IMAGES-IN-NATION: The True North
I was very excited when I was approached to create a selection of films for VUCAVU; films which I felt would lend a more authentic appreciation of the “Canadian” experience, for so many of us who are ‘other.’
I am myself a naturalized Canadian citizen, having immigrated to Canada nearly twenty-nine years ago. I remember when first I arrived in Ottawa in 1988; I was about sixteen years old, and I really didn’t have any real understanding about Canadian society, or Canadian culture? After all; it was my mother's decision to relocate here. Really the only images I had of Canada were those of white men on horses wearing those weirdly shaped hats – (Mounties & campaign hats/forage caps), beavers (large, primarily nocturnal, semiaquatic rodents), and episodes of The Beachcombers and The Littlest Hobo. I much preferred The Littlest Hobo to Lassie by the way; Hobo didn’t need nearly as much validation as Lassie, and I really appreciated his sense of independence. I didn’t realize until much later on, just how historically, culturally, socially, and linguistically diverse Canada is. I didn’t realize that Canada is really a land of immigrants, a land of many voices and experiences. Canada is not a homogeneous nation; its peoples’ are as contrastive as its landscapes.
There is no doubt in my mind that Canada is one of the greatest nations on earth, and I’m certain that for so many newcomers this perception is also true. I’m also, however, appreciative of the fact that like myself many newcomers may not have a really clear ‘image’ of Canada; they might imagine Canada to be all about polar bears, boring cities, and long cold winters. They may also imagine Canada to be only inhabited by peoples of European descent. I wanted to create a VUCAVU playlist for newcomers that would somehow better reflect the true north.
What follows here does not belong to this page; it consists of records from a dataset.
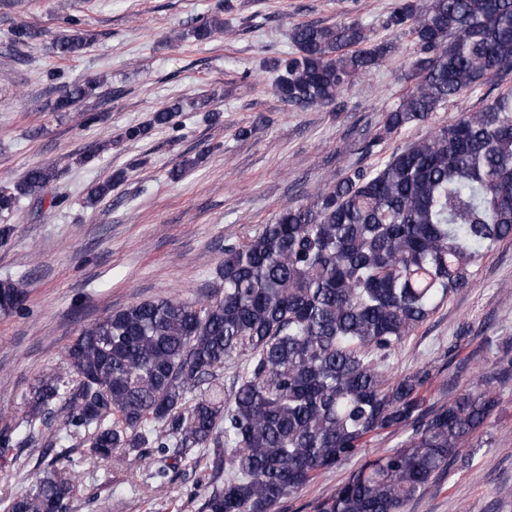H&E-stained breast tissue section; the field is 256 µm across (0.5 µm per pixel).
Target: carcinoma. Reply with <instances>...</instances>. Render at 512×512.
<instances>
[{
    "label": "carcinoma",
    "instance_id": "1",
    "mask_svg": "<svg viewBox=\"0 0 512 512\" xmlns=\"http://www.w3.org/2000/svg\"><path fill=\"white\" fill-rule=\"evenodd\" d=\"M387 25L415 47L412 84L387 111L361 156L404 128L428 121L445 103L489 86L490 103L393 152L352 166L312 201L285 205L273 221L224 245L223 291L200 302H134L80 326L63 366L42 375L23 417L25 441L55 449L39 476L6 500L4 512H71L83 458L130 456L156 466L212 460L224 486L205 512H275L319 473L361 455L336 492L313 512H405L450 472L493 415L491 371L446 402L423 407L422 367L388 375L396 347L450 294L471 283L477 262L512 240V0H398ZM214 18L188 31L207 40ZM291 50L271 64L270 91L297 108L325 107L395 50L358 20L307 22L289 33ZM89 42L76 29L53 52L76 57ZM76 83L62 112L93 94ZM173 104L125 128L129 141L172 125ZM57 177L34 166L0 187V213L39 194ZM126 178L114 171L89 200ZM25 291L0 282V313L21 309ZM246 358L238 387L224 397V367ZM63 413L59 436L49 422ZM394 448L369 455L365 439L397 433ZM73 441L85 446L74 457Z\"/></svg>",
    "mask_w": 512,
    "mask_h": 512
}]
</instances>
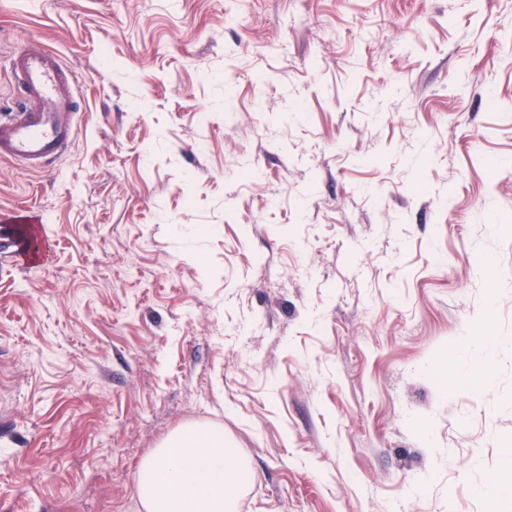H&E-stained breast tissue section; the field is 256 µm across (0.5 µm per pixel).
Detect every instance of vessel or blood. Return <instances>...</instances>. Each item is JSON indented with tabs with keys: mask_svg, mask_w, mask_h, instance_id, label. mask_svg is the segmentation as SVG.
Here are the masks:
<instances>
[{
	"mask_svg": "<svg viewBox=\"0 0 512 512\" xmlns=\"http://www.w3.org/2000/svg\"><path fill=\"white\" fill-rule=\"evenodd\" d=\"M10 68L20 99L8 119L0 121V158L35 172L57 159L77 134L73 75L55 54L34 45L15 54ZM0 251L12 265L27 260L14 232H0Z\"/></svg>",
	"mask_w": 512,
	"mask_h": 512,
	"instance_id": "vessel-or-blood-1",
	"label": "vessel or blood"
}]
</instances>
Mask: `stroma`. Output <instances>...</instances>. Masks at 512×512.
I'll return each mask as SVG.
<instances>
[{
  "mask_svg": "<svg viewBox=\"0 0 512 512\" xmlns=\"http://www.w3.org/2000/svg\"><path fill=\"white\" fill-rule=\"evenodd\" d=\"M77 136L0 159V512H140L220 427L235 512H512V0H0ZM1 249L3 253L8 254L10 263L13 266H18L28 261L22 242L19 239L17 228H15L13 233L0 232V254Z\"/></svg>",
  "mask_w": 512,
  "mask_h": 512,
  "instance_id": "35a3bbf8",
  "label": "stroma"
}]
</instances>
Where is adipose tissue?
Wrapping results in <instances>:
<instances>
[{"label": "adipose tissue", "instance_id": "1", "mask_svg": "<svg viewBox=\"0 0 512 512\" xmlns=\"http://www.w3.org/2000/svg\"><path fill=\"white\" fill-rule=\"evenodd\" d=\"M252 479L222 430L188 427L142 460L136 492L143 512H234Z\"/></svg>", "mask_w": 512, "mask_h": 512}]
</instances>
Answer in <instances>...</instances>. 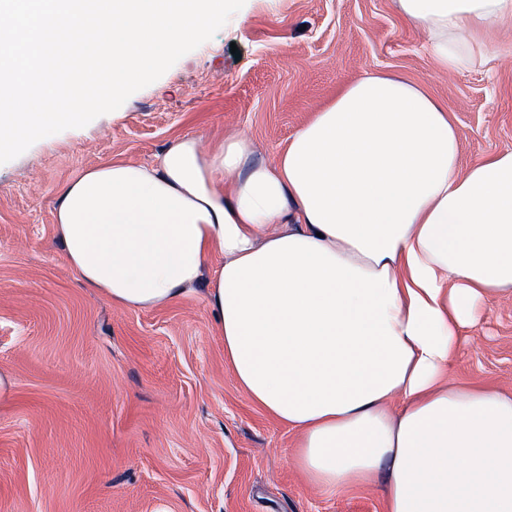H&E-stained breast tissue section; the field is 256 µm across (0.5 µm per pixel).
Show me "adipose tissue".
I'll return each instance as SVG.
<instances>
[{
    "label": "adipose tissue",
    "instance_id": "ef3b65f1",
    "mask_svg": "<svg viewBox=\"0 0 512 512\" xmlns=\"http://www.w3.org/2000/svg\"><path fill=\"white\" fill-rule=\"evenodd\" d=\"M441 70L485 55L512 0H397ZM185 137L59 191L56 231L89 287L127 308L211 273L208 305L244 393L298 436L326 490L381 481L386 512H512V394L448 372L512 296V151L460 166L448 108L378 73L344 86L274 163Z\"/></svg>",
    "mask_w": 512,
    "mask_h": 512
}]
</instances>
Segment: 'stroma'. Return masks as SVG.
<instances>
[{"mask_svg": "<svg viewBox=\"0 0 512 512\" xmlns=\"http://www.w3.org/2000/svg\"><path fill=\"white\" fill-rule=\"evenodd\" d=\"M484 60L439 70L396 0H245L118 109L0 164V512H385L380 483L311 486L297 436L247 399L207 309L210 276L131 309L84 286L55 229L58 191L104 162L152 163L225 134L274 162L345 85L384 72L448 107L461 163L512 150V21ZM450 379L512 392V298L491 301Z\"/></svg>", "mask_w": 512, "mask_h": 512, "instance_id": "stroma-1", "label": "stroma"}]
</instances>
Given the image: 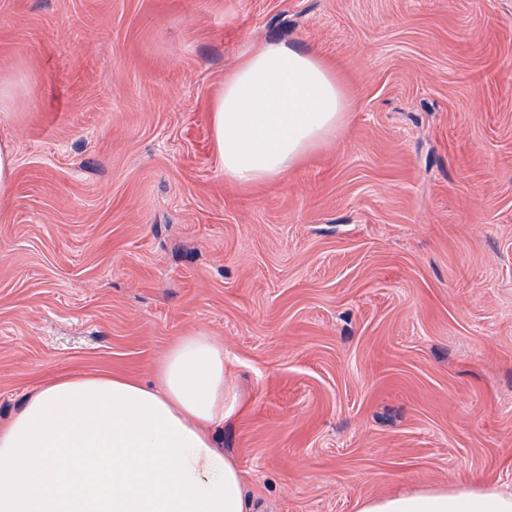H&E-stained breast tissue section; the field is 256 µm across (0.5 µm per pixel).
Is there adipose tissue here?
<instances>
[{
    "instance_id": "ef3b65f1",
    "label": "adipose tissue",
    "mask_w": 512,
    "mask_h": 512,
    "mask_svg": "<svg viewBox=\"0 0 512 512\" xmlns=\"http://www.w3.org/2000/svg\"><path fill=\"white\" fill-rule=\"evenodd\" d=\"M350 110L337 67L314 50L252 43L210 107L227 180L274 181L334 136ZM154 385L108 373L52 377L0 425V512H250L218 446L242 408L224 346L174 343ZM356 512H512V491L476 482L365 497Z\"/></svg>"
}]
</instances>
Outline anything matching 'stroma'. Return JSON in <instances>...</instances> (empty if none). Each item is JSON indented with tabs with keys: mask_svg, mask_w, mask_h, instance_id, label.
<instances>
[{
	"mask_svg": "<svg viewBox=\"0 0 512 512\" xmlns=\"http://www.w3.org/2000/svg\"><path fill=\"white\" fill-rule=\"evenodd\" d=\"M255 41L337 63L352 112L242 187L209 104ZM0 142V423L204 331L252 512L512 489V0H0Z\"/></svg>",
	"mask_w": 512,
	"mask_h": 512,
	"instance_id": "obj_1",
	"label": "stroma"
}]
</instances>
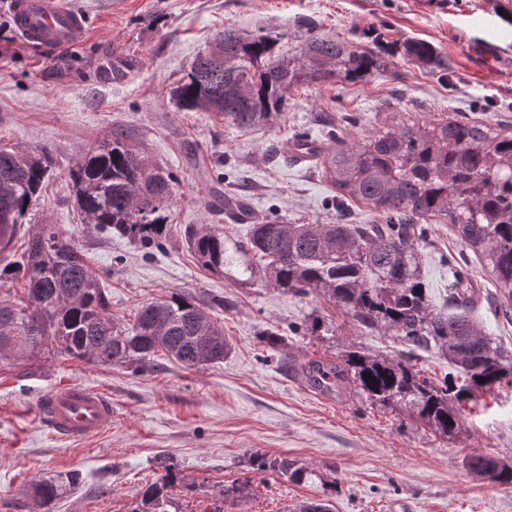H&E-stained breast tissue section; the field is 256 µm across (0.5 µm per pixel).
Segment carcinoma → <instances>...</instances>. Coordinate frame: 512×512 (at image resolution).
Returning a JSON list of instances; mask_svg holds the SVG:
<instances>
[{
	"label": "carcinoma",
	"mask_w": 512,
	"mask_h": 512,
	"mask_svg": "<svg viewBox=\"0 0 512 512\" xmlns=\"http://www.w3.org/2000/svg\"><path fill=\"white\" fill-rule=\"evenodd\" d=\"M300 38L299 53L290 57L276 49L280 36L271 30H221L170 96L183 110L216 112L251 127L279 111L288 90L303 78L362 80L387 70L384 53L316 26ZM406 53L422 63L437 58L435 48L421 41L409 43ZM319 153L327 180L342 197L409 223H253L241 242L249 256L245 283L258 281L295 295L321 292L361 327L383 328L407 345L440 351L466 373L468 383L456 391L446 378L437 383L425 376L407 355L351 351L306 370L320 389L352 384L371 403L408 408L434 432L451 436L465 394L512 382V354L470 317L473 301L464 280L448 284L451 311L433 308L421 276L415 221L433 217L453 225L512 298V127L450 119L413 123ZM52 166L46 151L0 147V282H23V297L0 296V360H32L51 348L88 363L142 371L151 370L161 354L189 368L224 359L223 325L189 294L175 292L146 303L134 322L122 323L112 315L101 280L73 234L58 224L24 226ZM68 176L85 224L149 248L162 245L176 178L139 143L114 130L98 148L80 153ZM21 232L25 248L6 259L3 249ZM190 246L203 267L224 268V231L203 224L190 236ZM366 372L375 380L366 381ZM253 465L293 483L310 476L302 467L262 454L254 456ZM469 466L480 479L512 482L511 464L497 467L491 458L475 456ZM179 480L177 464H164L162 473L142 486L132 512H170L168 490ZM76 482L74 474L46 479L35 484L33 494L48 507ZM336 485L331 482L321 499L299 502L294 512H332Z\"/></svg>",
	"instance_id": "carcinoma-1"
}]
</instances>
This is why I chose Nadine Valcin’s experimental documentary fiction short Whitewash (an examination of slavery in Canada) which sheds light on a not so well known aspect of Canada’s dubious charitable history. This quietly poetic piece delineates the history of slavery on Prince Edward Island, told through a rich textured voice-over manifested on the bodies and faces of nine generations of female descendants. “It outlines how the descendants have assimilated into the general population to the point of quasi invisibility and how that process parallels the collective amnesia about Canada’s history of slavery” (Nadine Valcin, Whitewash synopsis, Vimeo).
I didn’t realize until much later on, just how historically, culturally, socially, and linguistically diverse Canada is. I didn’t realize that Canada is really a land of immigrants, a land of many voices and experiences.